## Work order
Print the data exactly as it is given, please.

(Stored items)
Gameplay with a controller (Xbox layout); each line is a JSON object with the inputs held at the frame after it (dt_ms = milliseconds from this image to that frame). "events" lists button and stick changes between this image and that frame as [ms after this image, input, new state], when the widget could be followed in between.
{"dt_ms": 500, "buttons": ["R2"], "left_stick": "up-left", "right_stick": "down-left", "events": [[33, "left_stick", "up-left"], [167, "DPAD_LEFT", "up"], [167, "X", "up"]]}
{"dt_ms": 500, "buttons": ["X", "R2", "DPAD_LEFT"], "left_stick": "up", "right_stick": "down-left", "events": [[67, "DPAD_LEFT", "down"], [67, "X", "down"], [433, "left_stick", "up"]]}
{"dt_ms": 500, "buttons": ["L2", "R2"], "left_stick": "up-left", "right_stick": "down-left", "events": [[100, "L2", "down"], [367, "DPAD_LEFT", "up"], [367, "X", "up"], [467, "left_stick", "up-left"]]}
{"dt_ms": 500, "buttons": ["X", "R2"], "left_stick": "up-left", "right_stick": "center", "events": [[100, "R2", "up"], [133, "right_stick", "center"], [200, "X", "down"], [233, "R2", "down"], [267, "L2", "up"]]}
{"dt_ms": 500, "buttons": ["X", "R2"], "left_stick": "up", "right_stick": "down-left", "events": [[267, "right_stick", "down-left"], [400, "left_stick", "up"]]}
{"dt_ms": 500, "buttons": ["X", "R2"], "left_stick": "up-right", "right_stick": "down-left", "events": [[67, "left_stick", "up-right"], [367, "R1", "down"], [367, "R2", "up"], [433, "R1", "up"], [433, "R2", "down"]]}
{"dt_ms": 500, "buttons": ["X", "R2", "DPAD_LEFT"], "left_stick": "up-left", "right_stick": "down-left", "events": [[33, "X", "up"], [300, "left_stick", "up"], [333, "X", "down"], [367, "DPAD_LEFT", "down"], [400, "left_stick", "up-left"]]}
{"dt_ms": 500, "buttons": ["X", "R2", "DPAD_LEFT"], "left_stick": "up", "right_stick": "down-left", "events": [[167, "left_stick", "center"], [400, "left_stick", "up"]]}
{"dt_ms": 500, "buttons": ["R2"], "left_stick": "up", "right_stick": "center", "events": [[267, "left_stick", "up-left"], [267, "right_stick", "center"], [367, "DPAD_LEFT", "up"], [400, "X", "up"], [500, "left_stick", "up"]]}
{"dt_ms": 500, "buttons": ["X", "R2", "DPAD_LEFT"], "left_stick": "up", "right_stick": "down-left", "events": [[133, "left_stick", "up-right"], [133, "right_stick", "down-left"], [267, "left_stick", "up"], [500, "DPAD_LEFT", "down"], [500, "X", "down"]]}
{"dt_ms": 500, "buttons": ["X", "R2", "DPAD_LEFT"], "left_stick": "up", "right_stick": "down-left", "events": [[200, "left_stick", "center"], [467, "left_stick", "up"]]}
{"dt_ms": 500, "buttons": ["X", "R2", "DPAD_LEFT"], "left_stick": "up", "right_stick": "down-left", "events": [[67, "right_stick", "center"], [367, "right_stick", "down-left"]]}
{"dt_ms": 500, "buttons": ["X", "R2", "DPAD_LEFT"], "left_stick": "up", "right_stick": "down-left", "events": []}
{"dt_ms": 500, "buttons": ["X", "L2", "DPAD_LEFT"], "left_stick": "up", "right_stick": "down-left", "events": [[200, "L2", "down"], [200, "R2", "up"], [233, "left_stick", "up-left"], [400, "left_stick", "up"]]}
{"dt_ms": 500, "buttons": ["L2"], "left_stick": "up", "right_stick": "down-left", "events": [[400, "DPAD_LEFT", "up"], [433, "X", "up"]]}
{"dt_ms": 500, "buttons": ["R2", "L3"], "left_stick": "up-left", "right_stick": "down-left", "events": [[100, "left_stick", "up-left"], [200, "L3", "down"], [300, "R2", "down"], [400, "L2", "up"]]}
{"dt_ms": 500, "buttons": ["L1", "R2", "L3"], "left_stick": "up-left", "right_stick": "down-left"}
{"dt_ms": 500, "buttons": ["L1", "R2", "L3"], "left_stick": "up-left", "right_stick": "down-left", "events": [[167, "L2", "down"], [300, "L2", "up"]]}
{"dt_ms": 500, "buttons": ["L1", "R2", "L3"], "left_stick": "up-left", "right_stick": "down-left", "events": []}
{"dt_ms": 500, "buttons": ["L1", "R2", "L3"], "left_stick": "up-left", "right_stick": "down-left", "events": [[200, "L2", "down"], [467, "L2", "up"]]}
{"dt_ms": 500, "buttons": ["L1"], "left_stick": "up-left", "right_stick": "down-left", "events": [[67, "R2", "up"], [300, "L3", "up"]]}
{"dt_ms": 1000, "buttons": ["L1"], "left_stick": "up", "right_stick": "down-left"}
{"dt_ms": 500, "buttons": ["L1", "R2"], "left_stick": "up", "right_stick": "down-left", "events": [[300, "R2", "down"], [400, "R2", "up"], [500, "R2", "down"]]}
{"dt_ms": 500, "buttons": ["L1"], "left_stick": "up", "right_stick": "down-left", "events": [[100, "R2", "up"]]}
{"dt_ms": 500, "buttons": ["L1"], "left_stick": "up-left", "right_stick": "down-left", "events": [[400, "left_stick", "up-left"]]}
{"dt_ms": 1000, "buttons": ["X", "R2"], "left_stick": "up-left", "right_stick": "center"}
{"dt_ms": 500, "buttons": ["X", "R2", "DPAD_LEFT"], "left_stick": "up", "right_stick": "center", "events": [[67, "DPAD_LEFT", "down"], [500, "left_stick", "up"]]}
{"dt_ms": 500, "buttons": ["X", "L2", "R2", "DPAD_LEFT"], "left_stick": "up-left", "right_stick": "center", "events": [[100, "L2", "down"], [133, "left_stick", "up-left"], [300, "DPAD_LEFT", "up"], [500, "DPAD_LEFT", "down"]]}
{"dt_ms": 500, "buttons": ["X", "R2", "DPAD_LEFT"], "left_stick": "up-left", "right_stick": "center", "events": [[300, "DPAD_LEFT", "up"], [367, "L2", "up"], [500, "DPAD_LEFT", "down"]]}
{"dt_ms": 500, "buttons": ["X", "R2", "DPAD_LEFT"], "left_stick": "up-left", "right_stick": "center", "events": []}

## Solution for this task
Gameplay with a controller (Xbox layout); each line is a JSON object with the inputs held at the frame after it (dt_ms = milliseconds from this image to that frame). "events" lists button and stick changes between this image and that frame as [ms after this image, input, new state], when the widget could be followed in between.
{"dt_ms": 500, "buttons": ["R2"], "left_stick": "up-left", "right_stick": "down-left", "events": [[33, "left_stick", "up-left"], [167, "DPAD_LEFT", "up"], [167, "X", "up"]]}
{"dt_ms": 500, "buttons": ["X", "R2", "DPAD_LEFT"], "left_stick": "up", "right_stick": "down-left", "events": [[67, "DPAD_LEFT", "down"], [67, "X", "down"], [433, "left_stick", "up"]]}
{"dt_ms": 500, "buttons": ["L2", "R2"], "left_stick": "up-left", "right_stick": "down-left", "events": [[100, "L2", "down"], [367, "DPAD_LEFT", "up"], [367, "X", "up"], [467, "left_stick", "up-left"]]}
{"dt_ms": 500, "buttons": ["X", "R2"], "left_stick": "up-left", "right_stick": "center", "events": [[100, "R2", "up"], [133, "right_stick", "center"], [200, "X", "down"], [233, "R2", "down"], [267, "L2", "up"]]}
{"dt_ms": 500, "buttons": ["X", "R2"], "left_stick": "up", "right_stick": "down-left", "events": [[267, "right_stick", "down-left"], [400, "left_stick", "up"]]}
{"dt_ms": 500, "buttons": ["X", "R2"], "left_stick": "up-right", "right_stick": "down-left", "events": [[67, "left_stick", "up-right"], [367, "R1", "down"], [367, "R2", "up"], [433, "R1", "up"], [433, "R2", "down"]]}
{"dt_ms": 500, "buttons": ["X", "R2", "DPAD_LEFT"], "left_stick": "up-left", "right_stick": "down-left", "events": [[33, "X", "up"], [300, "left_stick", "up"], [333, "X", "down"], [367, "DPAD_LEFT", "down"], [400, "left_stick", "up-left"]]}
{"dt_ms": 500, "buttons": ["X", "R2", "DPAD_LEFT"], "left_stick": "up", "right_stick": "down-left", "events": [[167, "left_stick", "center"], [400, "left_stick", "up"]]}
{"dt_ms": 500, "buttons": ["R2"], "left_stick": "up", "right_stick": "center", "events": [[267, "left_stick", "up-left"], [267, "right_stick", "center"], [367, "DPAD_LEFT", "up"], [400, "X", "up"], [500, "left_stick", "up"]]}
{"dt_ms": 500, "buttons": ["X", "R2", "DPAD_LEFT"], "left_stick": "up", "right_stick": "down-left", "events": [[133, "left_stick", "up-right"], [133, "right_stick", "down-left"], [267, "left_stick", "up"], [500, "DPAD_LEFT", "down"], [500, "X", "down"]]}
{"dt_ms": 500, "buttons": ["X", "R2", "DPAD_LEFT"], "left_stick": "up", "right_stick": "down-left", "events": [[200, "left_stick", "center"], [467, "left_stick", "up"]]}
{"dt_ms": 500, "buttons": ["X", "R2", "DPAD_LEFT"], "left_stick": "up", "right_stick": "down-left", "events": [[67, "right_stick", "center"], [367, "right_stick", "down-left"]]}
{"dt_ms": 500, "buttons": ["X", "R2", "DPAD_LEFT"], "left_stick": "up", "right_stick": "down-left", "events": []}
{"dt_ms": 500, "buttons": ["X", "L2", "DPAD_LEFT"], "left_stick": "up", "right_stick": "down-left", "events": [[200, "L2", "down"], [200, "R2", "up"], [233, "left_stick", "up-left"], [400, "left_stick", "up"]]}
{"dt_ms": 500, "buttons": ["L2"], "left_stick": "up", "right_stick": "down-left", "events": [[400, "DPAD_LEFT", "up"], [433, "X", "up"]]}
{"dt_ms": 500, "buttons": ["R2", "L3"], "left_stick": "up-left", "right_stick": "down-left", "events": [[100, "left_stick", "up-left"], [200, "L3", "down"], [300, "R2", "down"], [400, "L2", "up"]]}
{"dt_ms": 500, "buttons": ["L1", "R2", "L3"], "left_stick": "up-left", "right_stick": "down-left"}
{"dt_ms": 500, "buttons": ["L1", "R2", "L3"], "left_stick": "up-left", "right_stick": "down-left", "events": [[167, "L2", "down"], [300, "L2", "up"]]}
{"dt_ms": 500, "buttons": ["L1", "R2", "L3"], "left_stick": "up-left", "right_stick": "down-left", "events": []}
{"dt_ms": 500, "buttons": ["L1", "R2", "L3"], "left_stick": "up-left", "right_stick": "down-left", "events": [[200, "L2", "down"], [467, "L2", "up"]]}
{"dt_ms": 500, "buttons": ["L1"], "left_stick": "up-left", "right_stick": "down-left", "events": [[67, "R2", "up"], [300, "L3", "up"]]}
{"dt_ms": 1000, "buttons": ["L1"], "left_stick": "up", "right_stick": "down-left"}
{"dt_ms": 500, "buttons": ["L1", "R2"], "left_stick": "up", "right_stick": "down-left", "events": [[300, "R2", "down"], [400, "R2", "up"], [500, "R2", "down"]]}
{"dt_ms": 500, "buttons": ["L1"], "left_stick": "up", "right_stick": "down-left", "events": [[100, "R2", "up"]]}
{"dt_ms": 500, "buttons": ["L1"], "left_stick": "up-left", "right_stick": "down-left", "events": [[400, "left_stick", "up-left"]]}
{"dt_ms": 1000, "buttons": ["X", "R2"], "left_stick": "up-left", "right_stick": "center"}
{"dt_ms": 500, "buttons": ["X", "R2", "DPAD_LEFT"], "left_stick": "up", "right_stick": "center", "events": [[67, "DPAD_LEFT", "down"], [500, "left_stick", "up"]]}
{"dt_ms": 500, "buttons": ["X", "L2", "R2", "DPAD_LEFT"], "left_stick": "up-left", "right_stick": "center", "events": [[100, "L2", "down"], [133, "left_stick", "up-left"], [300, "DPAD_LEFT", "up"], [500, "DPAD_LEFT", "down"]]}
{"dt_ms": 500, "buttons": ["X", "R2", "DPAD_LEFT"], "left_stick": "up-left", "right_stick": "center", "events": [[300, "DPAD_LEFT", "up"], [367, "L2", "up"], [500, "DPAD_LEFT", "down"]]}
{"dt_ms": 500, "buttons": ["X", "R2", "DPAD_LEFT"], "left_stick": "up-left", "right_stick": "center", "events": []}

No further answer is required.